In 2021, the number of Japan’s Technical Intern Training Program trainees — a crucial source of foreign workers — fell for the first time ever by more than 50,000 people. This contributed to labour shortages in some sectors, notably in farming.

Despite the imperatives to provide some predictability to international students, professionals and families, Kishida is unlikely to make major changes any time soon. Missteps on COVID-19 derailed the tenures of his two immediate predecessors. This included the ill-fated ‘Go To Travel’ campaign to support the tourism industry and the decision to hold the Olympics in the face of significant public opposition.

Kishida can’t risk any loss of public confidence in the lead up to the upper house elections in July 2022. If he is to have any hope of reducing his dependence on the conservative nationalist faction bosses of his ruling Liberal Democratic Party and striking his own policy course, Kishida needs a big electoral win.

Staying tough on the border is perhaps the easiest way for Kishida to demonstrate his COVID-19 credentials to the Japanese public. Easing border restrictions would risk domestic backlash given that the US military contributed to the introduction of Omicron into Japan. Introducing other more rigorous measures, such as lockdowns — by amending the Act on Special Measures for Pandemic Influenza and the Infectious Diseases Control Law — is judged to be too politically tricky, perhaps in part due to memories of the 1925 Peace Preservation Law, which was designed to quash political dissent.

Looking long term, Japan will need to find a way to recover its good graces with international students and the international community.
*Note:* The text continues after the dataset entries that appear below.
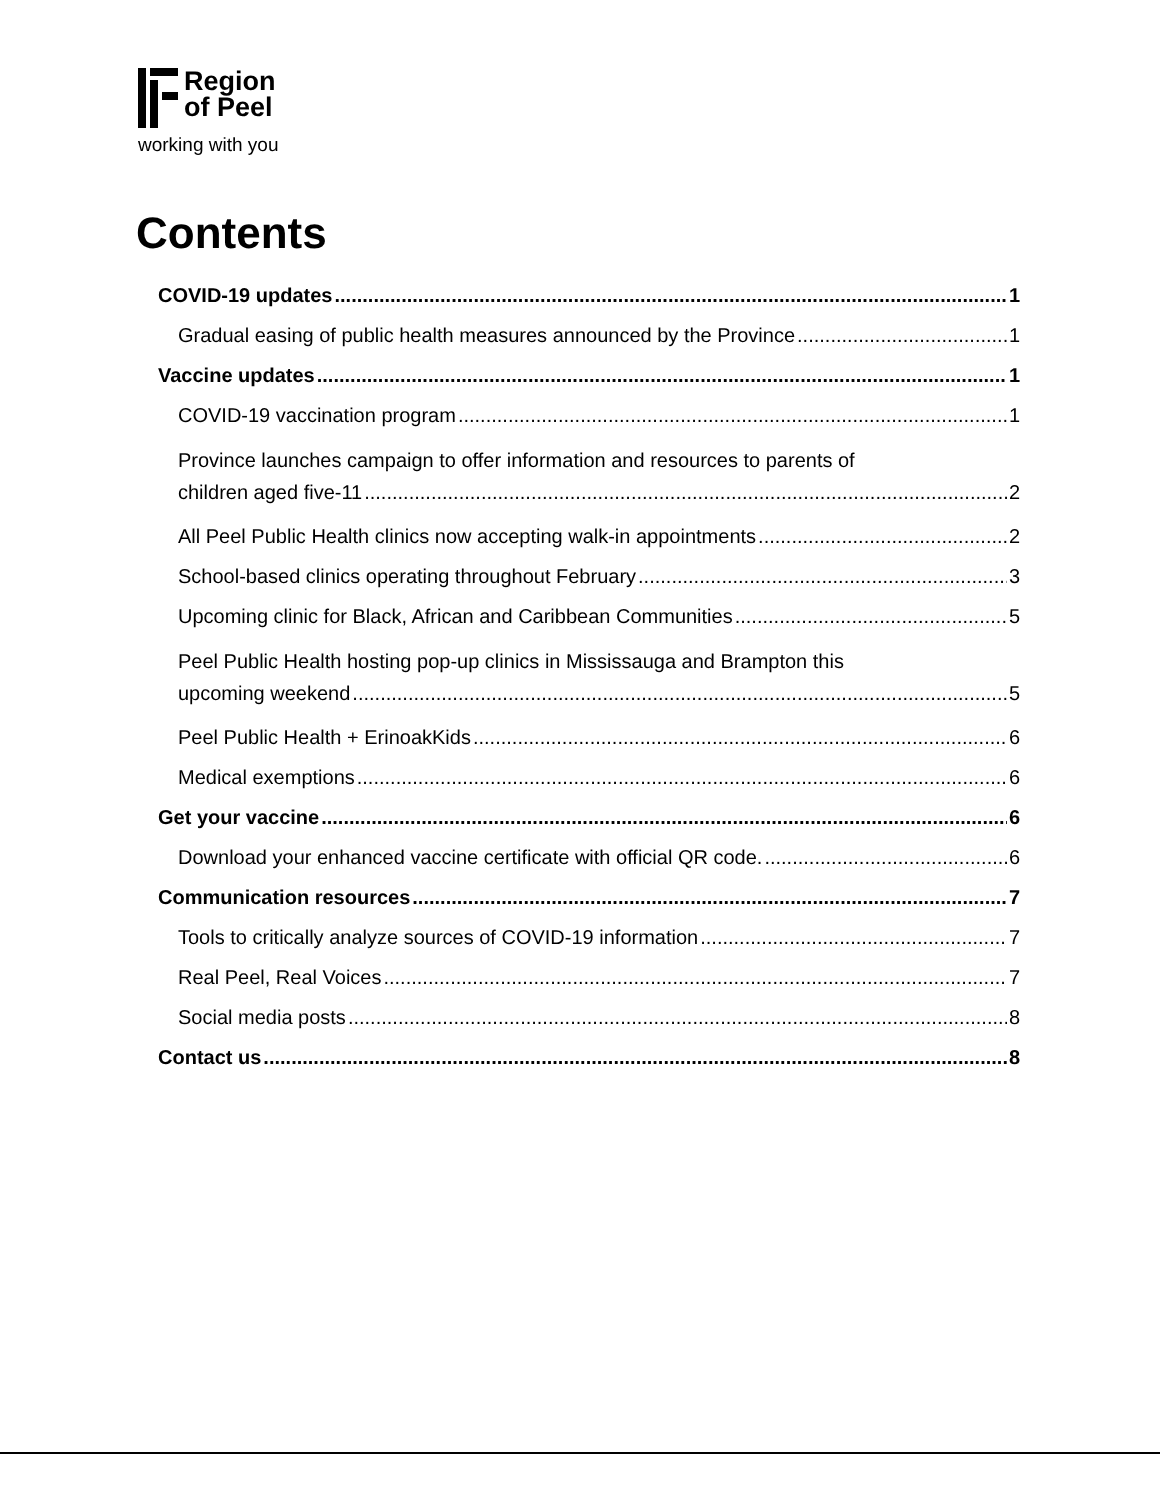Region
of Peel
working with you
Contents
COVID-19 updates 1
Gradual easing of public health measures announced by the Province 1
Vaccine updates 1
COVID-19 vaccination program 1
Province launches campaign to offer information and resources to parents of
children aged five-11 2
All Peel Public Health clinics now accepting walk-in appointments 2
School-based clinics operating throughout February 3
Upcoming clinic for Black, African and Caribbean Communities 5
Peel Public Health hosting pop-up clinics in Mississauga and Brampton this
upcoming weekend 5
Peel Public Health + ErinoakKids 6
Medical exemptions 6
Get your vaccine 6
Download your enhanced vaccine certificate with official QR code. 6
Communication resources 7
Tools to critically analyze sources of COVID-19 information 7
Real Peel, Real Voices 7
Social media posts 8
Contact us 8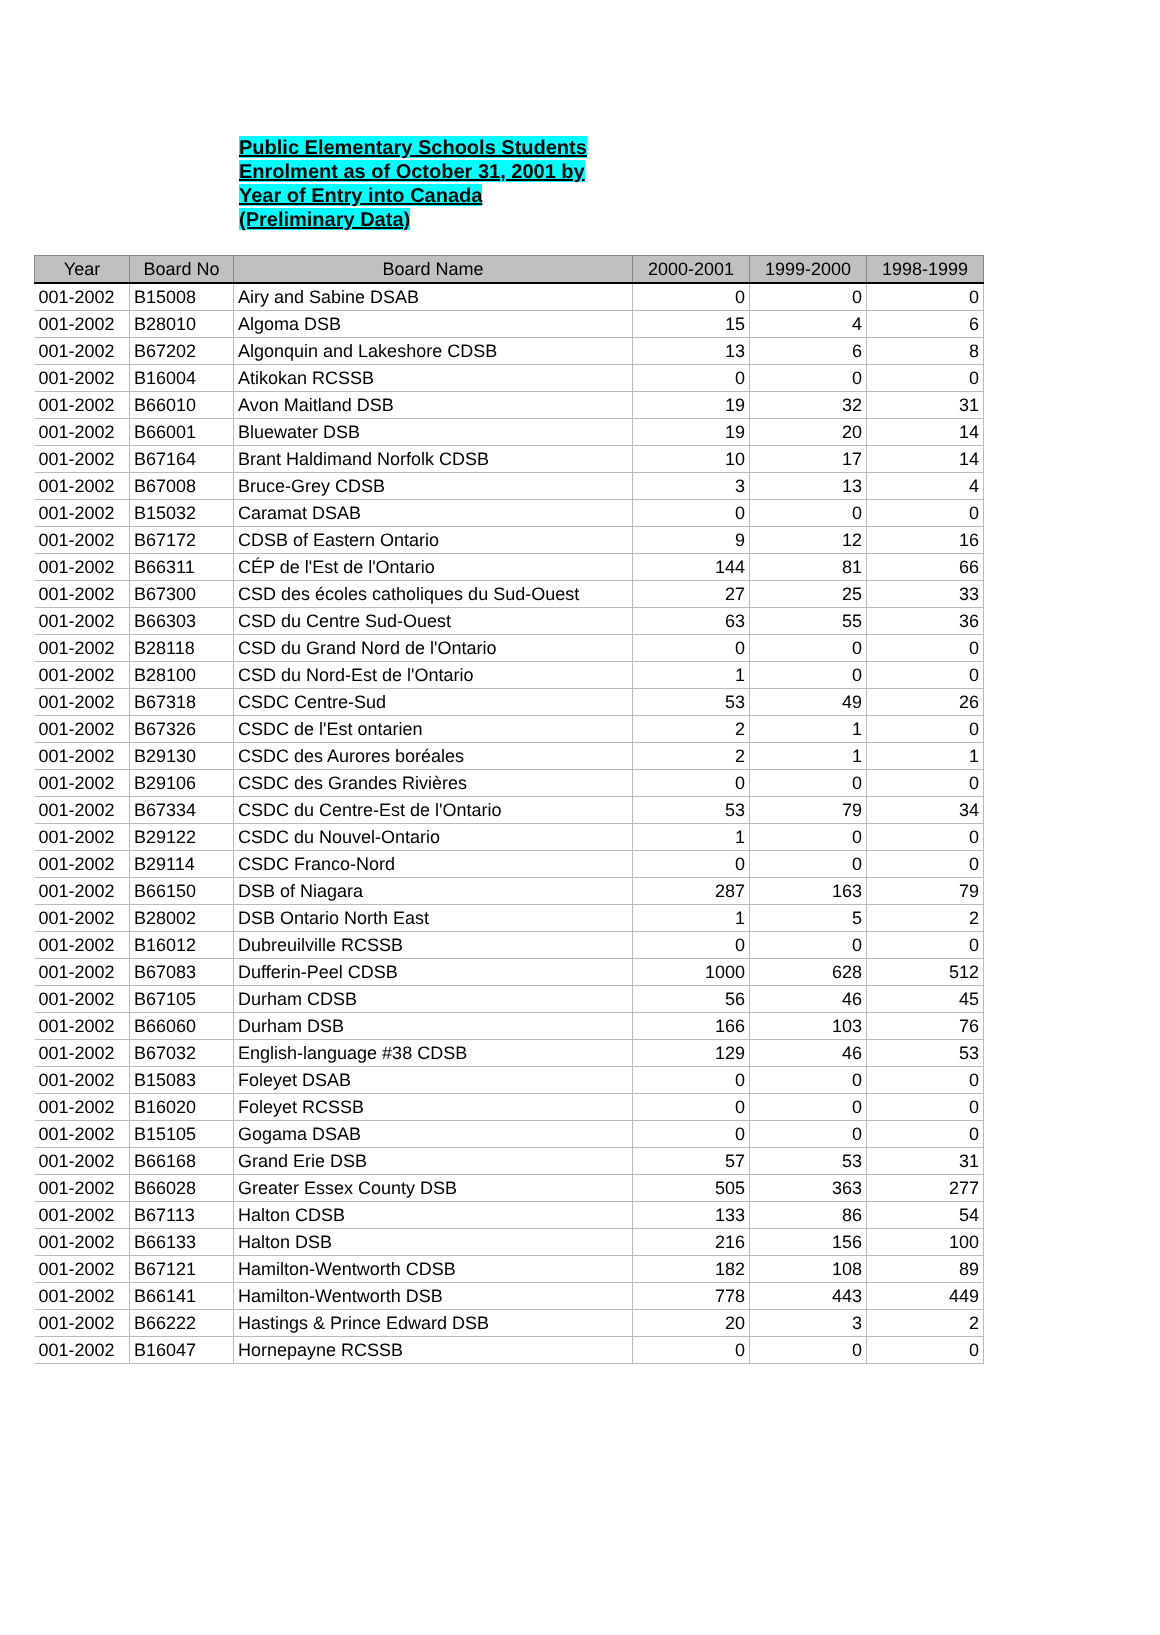Public Elementary Schools Students
Enrolment as of October 31, 2001 by
Year of Entry into Canada
(Preliminary Data)
| Year | Board No | Board Name | 2000-2001 | 1999-2000 | 1998-1999 |
| --- | --- | --- | --- | --- | --- |
| 001-2002 | B15008 | Airy and Sabine DSAB | 0 | 0 | 0 |
| 001-2002 | B28010 | Algoma DSB | 15 | 4 | 6 |
| 001-2002 | B67202 | Algonquin and Lakeshore CDSB | 13 | 6 | 8 |
| 001-2002 | B16004 | Atikokan RCSSB | 0 | 0 | 0 |
| 001-2002 | B66010 | Avon Maitland DSB | 19 | 32 | 31 |
| 001-2002 | B66001 | Bluewater DSB | 19 | 20 | 14 |
| 001-2002 | B67164 | Brant Haldimand Norfolk CDSB | 10 | 17 | 14 |
| 001-2002 | B67008 | Bruce-Grey CDSB | 3 | 13 | 4 |
| 001-2002 | B15032 | Caramat DSAB | 0 | 0 | 0 |
| 001-2002 | B67172 | CDSB of Eastern Ontario | 9 | 12 | 16 |
| 001-2002 | B66311 | CÉP de l'Est de l'Ontario | 144 | 81 | 66 |
| 001-2002 | B67300 | CSD des écoles catholiques du Sud-Ouest | 27 | 25 | 33 |
| 001-2002 | B66303 | CSD du Centre Sud-Ouest | 63 | 55 | 36 |
| 001-2002 | B28118 | CSD du Grand Nord de l'Ontario | 0 | 0 | 0 |
| 001-2002 | B28100 | CSD du Nord-Est de l'Ontario | 1 | 0 | 0 |
| 001-2002 | B67318 | CSDC Centre-Sud | 53 | 49 | 26 |
| 001-2002 | B67326 | CSDC de l'Est ontarien | 2 | 1 | 0 |
| 001-2002 | B29130 | CSDC des Aurores boréales | 2 | 1 | 1 |
| 001-2002 | B29106 | CSDC des Grandes Rivières | 0 | 0 | 0 |
| 001-2002 | B67334 | CSDC du Centre-Est de l'Ontario | 53 | 79 | 34 |
| 001-2002 | B29122 | CSDC du Nouvel-Ontario | 1 | 0 | 0 |
| 001-2002 | B29114 | CSDC Franco-Nord | 0 | 0 | 0 |
| 001-2002 | B66150 | DSB of Niagara | 287 | 163 | 79 |
| 001-2002 | B28002 | DSB Ontario North East | 1 | 5 | 2 |
| 001-2002 | B16012 | Dubreuilville RCSSB | 0 | 0 | 0 |
| 001-2002 | B67083 | Dufferin-Peel CDSB | 1000 | 628 | 512 |
| 001-2002 | B67105 | Durham CDSB | 56 | 46 | 45 |
| 001-2002 | B66060 | Durham DSB | 166 | 103 | 76 |
| 001-2002 | B67032 | English-language #38 CDSB | 129 | 46 | 53 |
| 001-2002 | B15083 | Foleyet DSAB | 0 | 0 | 0 |
| 001-2002 | B16020 | Foleyet RCSSB | 0 | 0 | 0 |
| 001-2002 | B15105 | Gogama DSAB | 0 | 0 | 0 |
| 001-2002 | B66168 | Grand Erie DSB | 57 | 53 | 31 |
| 001-2002 | B66028 | Greater Essex County DSB | 505 | 363 | 277 |
| 001-2002 | B67113 | Halton CDSB | 133 | 86 | 54 |
| 001-2002 | B66133 | Halton DSB | 216 | 156 | 100 |
| 001-2002 | B67121 | Hamilton-Wentworth CDSB | 182 | 108 | 89 |
| 001-2002 | B66141 | Hamilton-Wentworth DSB | 778 | 443 | 449 |
| 001-2002 | B66222 | Hastings & Prince Edward DSB | 20 | 3 | 2 |
| 001-2002 | B16047 | Hornepayne RCSSB | 0 | 0 | 0 |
Japan’s rapidly ageing and shrinking population means it will need increasing numbers of foreign workers in the future to keep its economy running smoothly. According to the Japan International Cooperation Agency, Japan is expected to need over 6.7 million foreign workers by 2040, about four times the current number.

Alienating international student cohorts, who are interested in learning the language and working in Japan in the future, risks doing damage to Japan’s long-term prospects.

The EAF Editorial Board is located in the Crawford School of Public Policy, College of Asia and the Pacific, The Australian National University.